Dice Eduardo Galeano que en nuestro tiempo es más libre el dinero que la gente. Y no le falta razón. Hoy se pueden realizar transacciones, en apenas unos instantes, con objeto de comprar títulos financieros en Japón, India, EEUU, Argentina, Madrid o Londres. Por el contrario, las personas necesitamos superar unos infernales requerimientos burocráticos o jugarnos la vida para movernos por las distintas zonas geográficas que conforman nuestro planeta. Incluso aunque se huya de la guerra, de la pobreza o de la falta de esperanza lo que acaba determinando si uno puede lograr sus objetivos es la cifra que aparece en la cuenta corriente.

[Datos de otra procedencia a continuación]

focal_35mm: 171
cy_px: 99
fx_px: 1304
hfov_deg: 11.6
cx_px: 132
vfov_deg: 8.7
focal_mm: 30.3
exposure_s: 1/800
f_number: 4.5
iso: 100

Y eso, por supuesto, si se tiene la suerte de tener una.
Los seres humanos vivimos compartimentados, divididos en distintos trozos. Separados entre nosotros por las fronteras jurídicas, herencia siempre de la violencia, nos vemos diferentes siendo en última instancia iguales. Nuestra cultura y nuestro desarrollo material han sido condicionados por el clima, por la geografía, por el uso de la fuerza e incluso por el mismo azar. Eso es lo que nos ha diferenciado, y no la inteligencia, la superioridad moral o el designio divino. Pero algunos, empujados por la ignorancia, han aprovechado y aprovechan esas diferencias para consolidar diferentes formas sociales profundamente injustas y antihumanas.
Un trozo invisible de este mundo es una obra de teatro que hace pivotar su reflexión sobre estas cuestiones. Describiendo la realidad social y material de las personas que no son reconocidas como tales por el sistema, y con la crudeza que realmente caracteriza dichas situaciones, la obra nos engulle en un torbellino de sensaciones que remueven nuestras conciencias y que terminan asestando una puñalada mortal a la ideología dominante.

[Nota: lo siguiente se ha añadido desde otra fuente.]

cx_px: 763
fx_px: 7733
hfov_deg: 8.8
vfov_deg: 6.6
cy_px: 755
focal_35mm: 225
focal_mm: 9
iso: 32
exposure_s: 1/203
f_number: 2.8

Aunque disimulada, en todas partes está latente esa ideología dominante que nos dice qué es aceptable y qué no; esa misma ideología que justifica un orden económico criminal que define a las personas como meros recursos humanos que poder explotar; esa ideología que se disfraza de “sentido común” con objeto de parecer inofensiva y natural; esa ideología que se transmite en cada telediario, en cada escuela, en cada película de entretenimiento y, sobre todo, en cada repetido discurso político del pensamiento único.
Juan Diego Botto consigue hacernos tanto reír como llorar a lo largo de toda la representación. Historia tras historia logramos sentirnos identificados con los personajes, con sus tristezas y con sus esperanzas. Reflexionamos con ellos sobre las promesas de un futuro mejor y sobre la impotencia de tener que sobrevivir sin vivir. Probamos así el amargo sabor de la indiferencia social, de la injusticia que encuentra más justificación que crítica y de la repetición como farsa de lo que en su día fue tragedia. Pero también logramos pensar a algunas de esas personas desde fuera, como preocupados espectadores, para percibir con claridad la alienación que los ahoga como seres humanos.

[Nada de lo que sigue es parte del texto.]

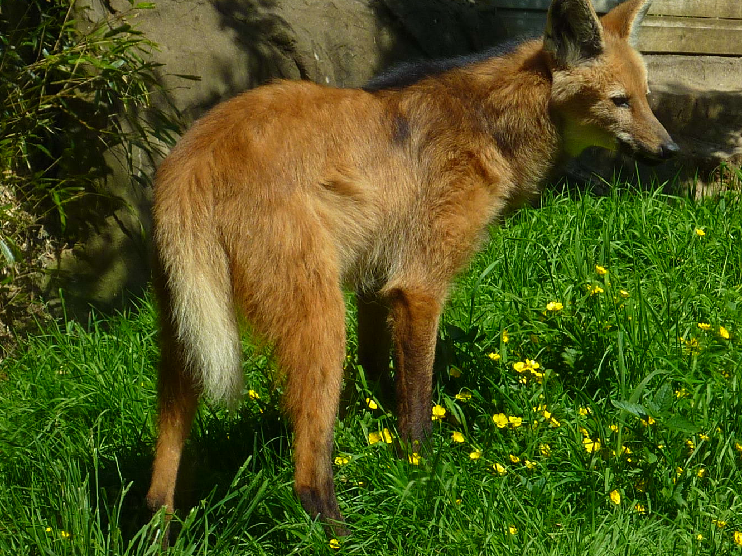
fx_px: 4822
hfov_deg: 8.8
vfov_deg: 6.6
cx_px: 417
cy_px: 259
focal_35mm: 225
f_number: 4.3
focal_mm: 17
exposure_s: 1/400
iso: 80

Estamos ante un trabajo que logra poner el foco en trozos de nuestro mundo que son invisibles para la mayoría de la población. Pero la obra no es desde luego un instrumento para satisfacer nuestros deseos izquierdistas de autocomplacencia. Estamos, por el contrario, ante una explícita invitación a la acción política, algo que por cierto caracteriza nítidamente a la trayectoria del propio actor. A todos nos esperan las calles, las asambleas en las plazas, los comités de empresa y toda la organización social posible. Nos va el mundo y la dignidad en ello.
Karl Marx reconoció en los revolucionarios de la Comuna de Paris a aquellos que pretendieron “tomar el cielo por asalto”. Una bella forma de describir el espíritu de quienes, desafiando a esa ideología dominante que insta permanentemente a la resignación, aspiraron a cristalizar en la realidad material sus propios anhelos de justicia social. Rebelarse nunca ha sido gratis, y la reacción de quienes ven amenazados sus privilegios de explotadores no tiende a ser nada agradable para con los rebeldes. Pero la dignidad no entiende de fríos cálculos de beneficio y coste individual. Por esa razón no cabe duda de que tomar el cielo por asalto es el más digno propósito de un ser humano.